On 17/01/2007, at 2:25 PM, Sim Koning wrote:
<j.wilkins1@uq.edu.au> wrote
Whether or not herd animals are "competing" with each other or are hunted individually, the arms race must be intraspecies.
I don't mean to nitpick, bur don’t you mean interspecies, because intra means within one, not between two.
But anyway I completely understand everything you said, I was thinking about that on my way home and this clears some things up for me. In retrospect I realize I didn't think my post through before I typed it. But anyway, to be fair, An arms race, or any race for that matter, is a type of competition, so I think it would make more sense to say, interspecific and intraspecific competition. Dann would be just as correct in saying there is an “arms race” between two members of the same species as he would be saying there is an "arms race" between predator and prey. "Arms race" is just a metaphor for competition anyway, since I don’t exactly think cats and antelopes are actually building nuclear weapons and fighter jets. Again I know I'm nitpicking, this is just semantics and I understand your point.

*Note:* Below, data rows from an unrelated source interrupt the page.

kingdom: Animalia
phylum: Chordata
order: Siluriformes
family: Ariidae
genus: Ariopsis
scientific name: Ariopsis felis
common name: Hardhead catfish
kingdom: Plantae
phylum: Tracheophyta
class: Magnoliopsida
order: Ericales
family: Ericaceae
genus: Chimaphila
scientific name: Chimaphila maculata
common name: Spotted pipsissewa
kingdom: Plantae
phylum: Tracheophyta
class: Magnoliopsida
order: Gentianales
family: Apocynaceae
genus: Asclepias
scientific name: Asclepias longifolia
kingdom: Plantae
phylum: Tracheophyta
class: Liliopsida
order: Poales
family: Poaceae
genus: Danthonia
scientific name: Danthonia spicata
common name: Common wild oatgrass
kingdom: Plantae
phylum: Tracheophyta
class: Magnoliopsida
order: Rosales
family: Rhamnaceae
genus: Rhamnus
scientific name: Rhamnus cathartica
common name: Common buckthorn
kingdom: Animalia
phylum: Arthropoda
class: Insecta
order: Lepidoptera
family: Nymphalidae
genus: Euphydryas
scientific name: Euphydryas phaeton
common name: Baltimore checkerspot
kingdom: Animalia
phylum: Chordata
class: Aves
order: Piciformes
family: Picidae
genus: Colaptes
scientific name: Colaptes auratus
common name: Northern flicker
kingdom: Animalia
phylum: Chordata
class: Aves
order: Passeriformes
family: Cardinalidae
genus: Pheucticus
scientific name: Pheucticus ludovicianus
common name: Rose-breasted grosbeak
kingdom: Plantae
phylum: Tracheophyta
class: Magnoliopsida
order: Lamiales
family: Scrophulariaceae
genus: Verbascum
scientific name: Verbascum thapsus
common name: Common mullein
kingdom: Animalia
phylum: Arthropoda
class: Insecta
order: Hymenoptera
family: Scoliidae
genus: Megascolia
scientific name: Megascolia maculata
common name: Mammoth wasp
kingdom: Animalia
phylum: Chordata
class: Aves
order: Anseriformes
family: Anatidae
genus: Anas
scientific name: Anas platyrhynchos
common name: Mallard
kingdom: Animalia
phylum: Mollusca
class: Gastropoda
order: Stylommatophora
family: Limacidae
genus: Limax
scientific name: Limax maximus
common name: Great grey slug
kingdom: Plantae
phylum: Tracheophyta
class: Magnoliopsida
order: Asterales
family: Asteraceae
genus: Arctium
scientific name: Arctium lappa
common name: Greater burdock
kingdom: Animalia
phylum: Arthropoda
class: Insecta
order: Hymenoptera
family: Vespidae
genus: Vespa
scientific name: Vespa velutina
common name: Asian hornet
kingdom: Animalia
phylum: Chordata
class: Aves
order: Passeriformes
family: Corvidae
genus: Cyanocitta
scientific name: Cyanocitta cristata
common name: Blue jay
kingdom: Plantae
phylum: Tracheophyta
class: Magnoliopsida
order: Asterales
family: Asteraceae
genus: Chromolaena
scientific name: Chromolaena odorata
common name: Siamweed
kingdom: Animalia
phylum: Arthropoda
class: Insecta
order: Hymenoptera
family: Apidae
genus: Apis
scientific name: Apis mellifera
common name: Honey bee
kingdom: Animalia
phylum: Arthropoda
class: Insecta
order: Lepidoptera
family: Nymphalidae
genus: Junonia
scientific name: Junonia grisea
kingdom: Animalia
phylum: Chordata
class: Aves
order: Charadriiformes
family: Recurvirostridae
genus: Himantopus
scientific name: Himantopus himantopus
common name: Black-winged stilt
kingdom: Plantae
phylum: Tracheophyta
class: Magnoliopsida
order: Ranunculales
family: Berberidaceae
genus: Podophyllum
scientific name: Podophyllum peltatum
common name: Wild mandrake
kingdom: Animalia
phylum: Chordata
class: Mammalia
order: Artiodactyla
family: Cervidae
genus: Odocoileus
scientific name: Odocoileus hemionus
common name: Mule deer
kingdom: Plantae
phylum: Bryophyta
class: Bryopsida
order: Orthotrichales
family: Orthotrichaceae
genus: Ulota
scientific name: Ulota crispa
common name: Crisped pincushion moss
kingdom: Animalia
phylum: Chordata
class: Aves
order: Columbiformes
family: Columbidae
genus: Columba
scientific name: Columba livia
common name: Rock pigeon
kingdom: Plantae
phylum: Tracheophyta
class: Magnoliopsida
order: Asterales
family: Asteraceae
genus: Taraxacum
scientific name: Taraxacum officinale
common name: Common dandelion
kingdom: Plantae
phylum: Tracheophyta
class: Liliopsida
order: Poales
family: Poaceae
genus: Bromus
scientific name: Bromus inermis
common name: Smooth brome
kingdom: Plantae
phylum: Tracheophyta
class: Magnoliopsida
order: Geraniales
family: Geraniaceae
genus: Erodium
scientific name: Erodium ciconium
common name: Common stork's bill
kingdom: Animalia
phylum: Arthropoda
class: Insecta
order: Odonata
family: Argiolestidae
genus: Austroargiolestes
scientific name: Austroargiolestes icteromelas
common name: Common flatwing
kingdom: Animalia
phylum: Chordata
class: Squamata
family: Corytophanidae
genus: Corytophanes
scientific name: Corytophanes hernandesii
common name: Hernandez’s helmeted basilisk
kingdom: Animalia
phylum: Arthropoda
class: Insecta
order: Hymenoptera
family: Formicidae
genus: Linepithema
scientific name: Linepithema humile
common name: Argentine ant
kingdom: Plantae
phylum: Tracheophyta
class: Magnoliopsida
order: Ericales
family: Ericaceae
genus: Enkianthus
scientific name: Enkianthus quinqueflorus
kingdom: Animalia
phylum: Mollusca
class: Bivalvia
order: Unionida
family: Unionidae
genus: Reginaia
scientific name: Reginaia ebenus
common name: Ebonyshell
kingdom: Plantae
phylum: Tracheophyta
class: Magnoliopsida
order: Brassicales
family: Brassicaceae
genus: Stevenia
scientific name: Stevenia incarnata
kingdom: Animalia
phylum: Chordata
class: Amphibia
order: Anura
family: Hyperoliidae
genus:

--- Dann Pigdon <dannj@alphalink.com.au> wrote:
Actually, it was almost certainly a
pronghorn/pronghorn arms race. There would always have been far more pronghorns than
cheetahs, so cheetah predation on a population of slow coaches would
still not have been enough to threaten their long-term survival.
I don’t exactly agree with this. If cheetahs could easily catch all members of their prey species, then less cheetahs would starve, which would increase the number of cheetahs, which in turn would decrease the number of prey. The same would be true in reverse, if the prey was too fast for any cheetah to catch, then the cheetahs would starve and the prey species would overpopulate. This is where the “arms race” comes in, as Wilkins explained. Equilibrium is maintained between the two species. Now there are cases where a new predator species is introduced into an ecosystem that is far faster or deadlier than what a prey species is adapted to cope with, if the prey species can’t adapt fast enough to cope, it will go extinct. So in other words, there are cases where the so called "arms race" is lost.